(Records from a dataset)

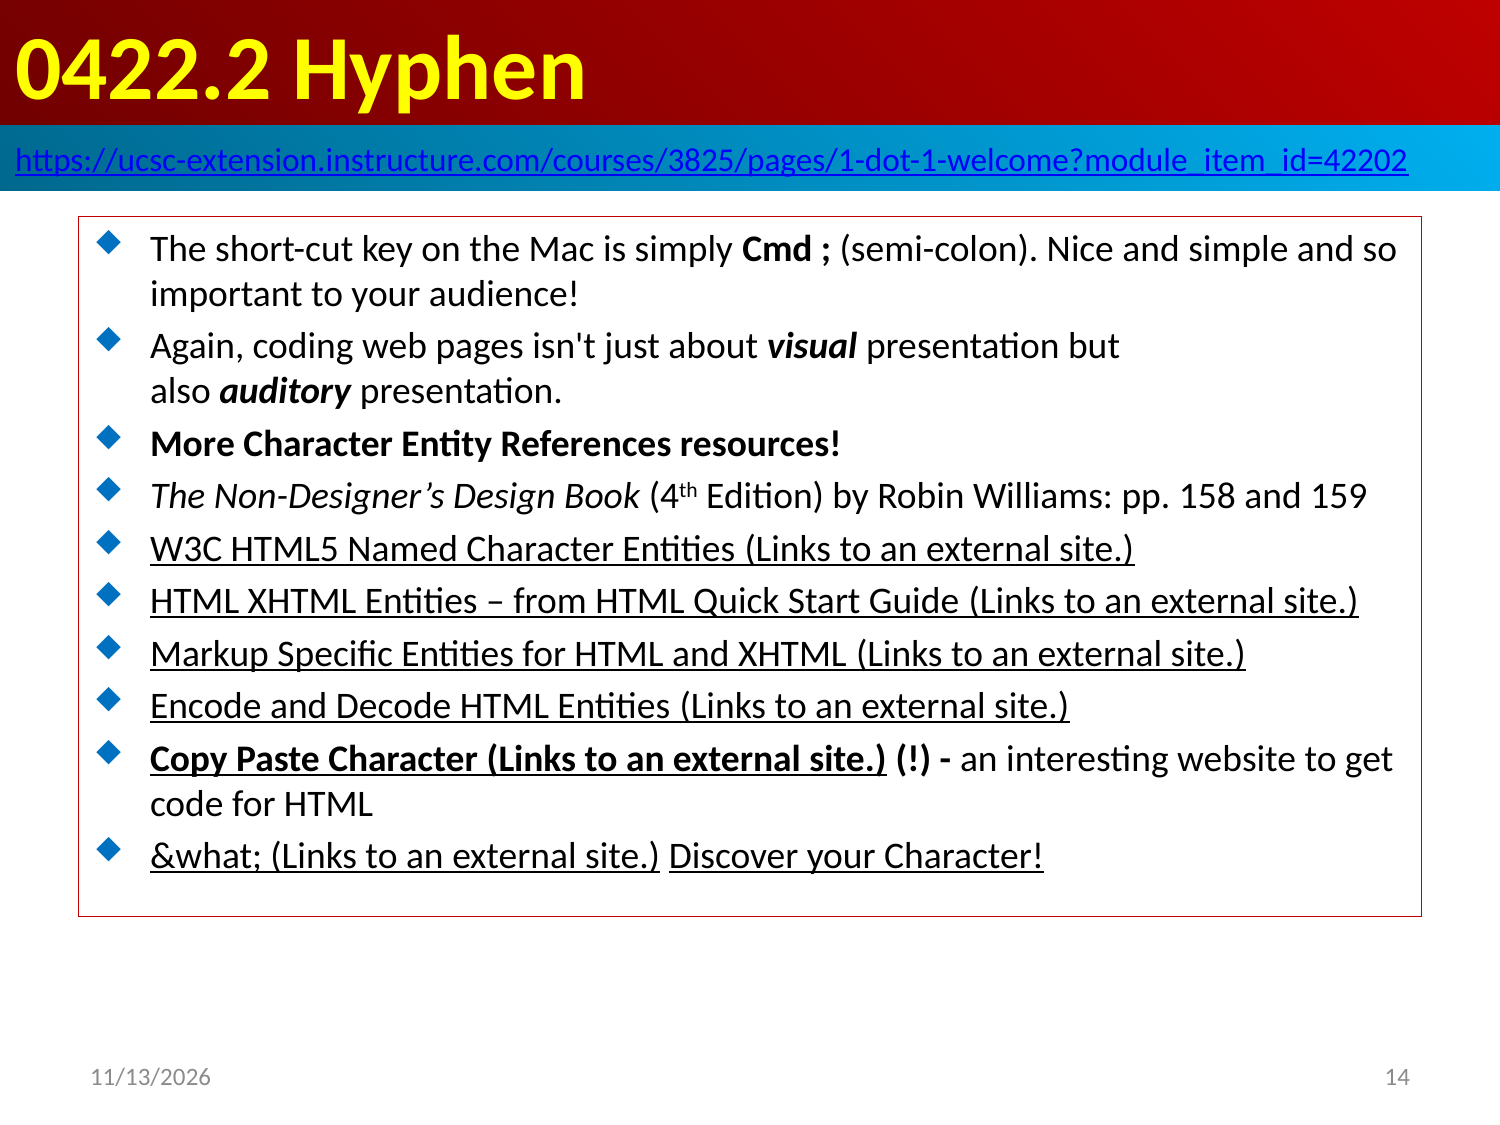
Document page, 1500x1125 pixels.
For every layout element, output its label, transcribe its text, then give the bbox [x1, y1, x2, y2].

subtitle The short-cut key on the Mac is simply Cmd ; (semi-colon). Nice and simple and so important to your audience! Again, coding web pages isn't just about visual presentation but also auditory presentation. More Character Entity References resources! The Non-Designer’s Design Book (4th Edition) by Robin Williams: pp. 158 and 159 W3C HTML5 Named Character Entities (Links to an external site.) HTML XHTML Entities – from HTML Quick Start Guide (Links to an external site.) Markup Specific Entities for HTML and XHTML (Links to an external site.) Encode and Decode HTML Entities (Links to an external site.) Copy Paste Character (Links to an external site.) (!) - an interesting website to get code for HTML &what; (Links to an external site.) Discover your Character! [78, 216, 1422, 917]
title 0422.2 Hyphen [0, 0, 1500, 125]
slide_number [75, 1042, 425, 1109]
slide_number 14 [1074, 1042, 1425, 1109]
text_box https://ucsc-extension.instructure.com/courses/3825/pages/1-dot-1-welcome?module_item_id=42202 [0, 125, 1500, 191]
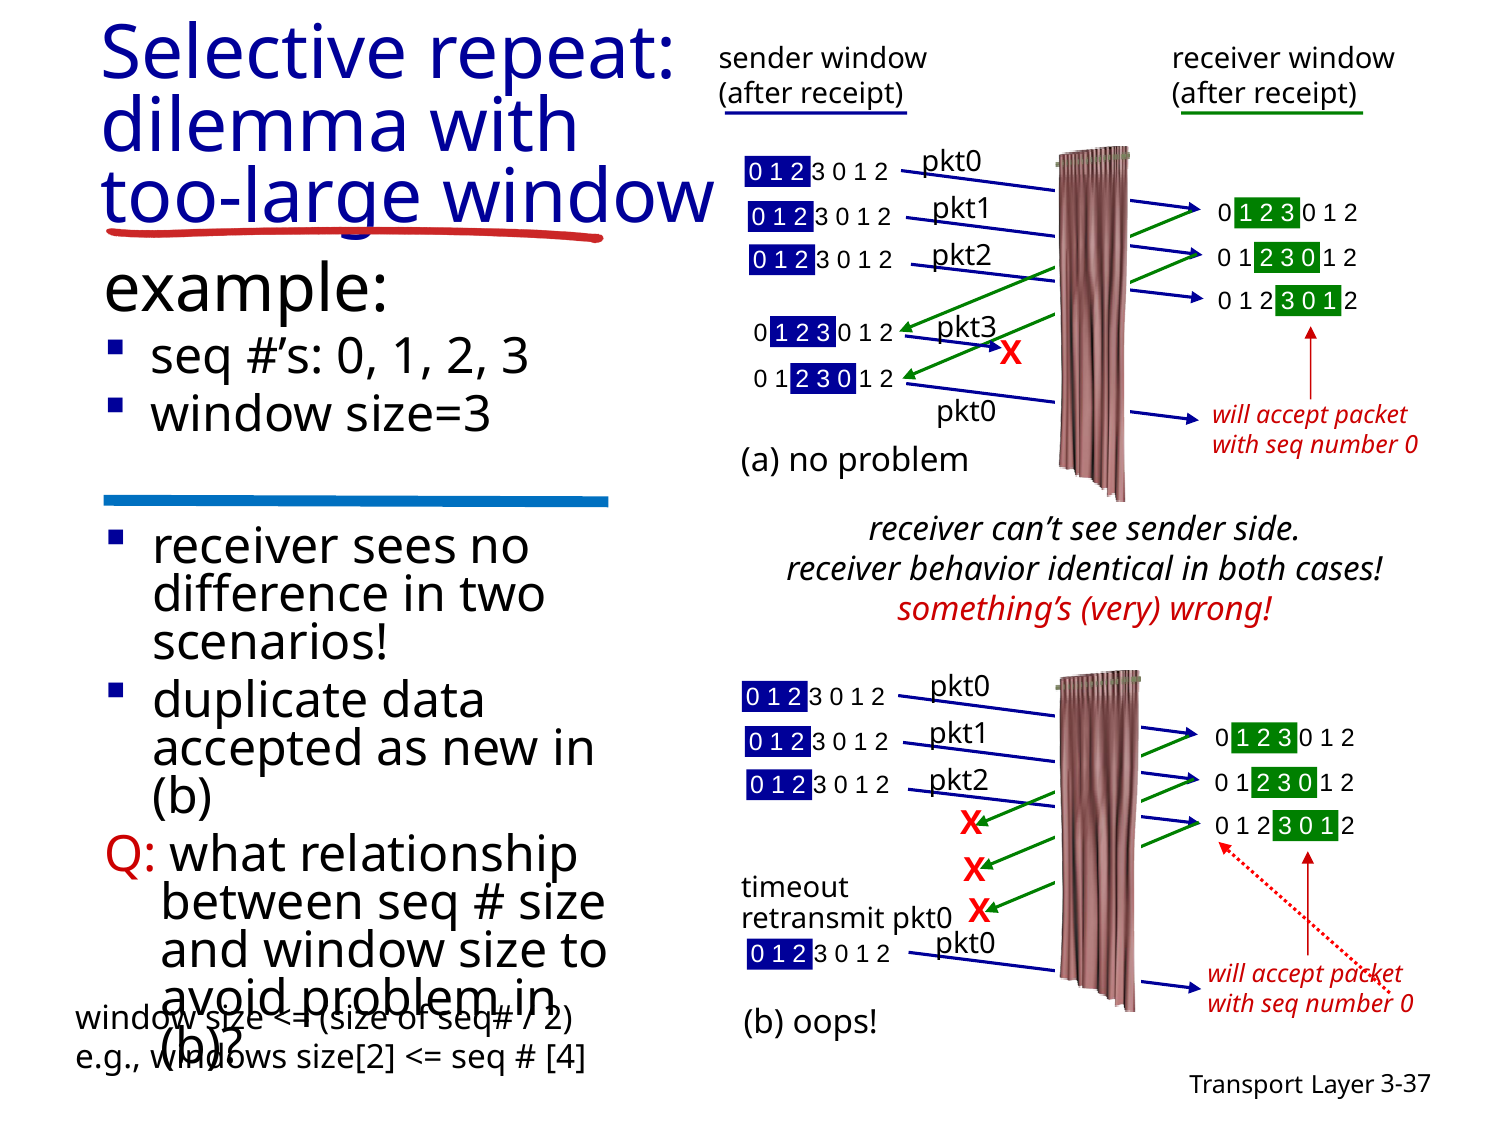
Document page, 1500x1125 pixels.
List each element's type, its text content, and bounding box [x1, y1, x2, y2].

text_box receiver window (after receipt) [1157, 31, 1410, 117]
text_box receiver sees no difference in two scenarios! duplicate data accepted as new in (b) Q: what relationship between seq # size and window size to avoid problem in (b)? [89, 517, 627, 996]
footer Transport Layer [914, 1057, 1390, 1105]
text_box window size <= (size of seq# / 2) e.g., windows size[2] <= seq # [4] [60, 996, 715, 1083]
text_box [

§ TASK PROMPT
Should there be pictures in the data, leave them out and return the rest exactly.

§ SOLVED PROBLEM
Document page, 1500x1125 pixels.
For every layout element, output its label, transcribe its text, then give the bbox [x1, y1, x2, y2].

subtitle The short-cut key on the Mac is simply Cmd ; (semi-colon). Nice and simple and so important to your audience! Again, coding web pages isn't just about visual presentation but also auditory presentation. More Character Entity References resources! The Non-Designer’s Design Book (4th Edition) by Robin Williams: pp. 158 and 159 W3C HTML5 Named Character Entities (Links to an external site.) HTML XHTML Entities – from HTML Quick Start Guide (Links to an external site.) Markup Specific Entities for HTML and XHTML (Links to an external site.) Encode and Decode HTML Entities (Links to an external site.) Copy Paste Character (Links to an external site.) (!) - an interesting website to get code for HTML &what; (Links to an external site.) Discover your Character! [78, 216, 1422, 917]
title 0422.2 Hyphen [0, 0, 1500, 125]
slide_number [75, 1042, 425, 1109]
slide_number 14 [1074, 1042, 1425, 1109]
text_box https://ucsc-extension.instructure.com/courses/3825/pages/1-dot-1-welcome?module_item_id=42202 [0, 125, 1500, 191]
Document page, 1500x1125 pixels.
List each element's type, its text content, and bounding box [x1, y1, x2, y2].

text_box receiver window (after receipt) [1157, 31, 1410, 117]
text_box receiver sees no difference in two scenarios! duplicate data accepted as new in (b) Q: what relationship between seq # size and window size to avoid problem in (b)? [89, 517, 627, 996]
footer Transport Layer [914, 1057, 1390, 1105]
text_box window size <= (size of seq# / 2) e.g., windows size[2] <= seq # [4] [60, 996, 715, 1083]
text_box [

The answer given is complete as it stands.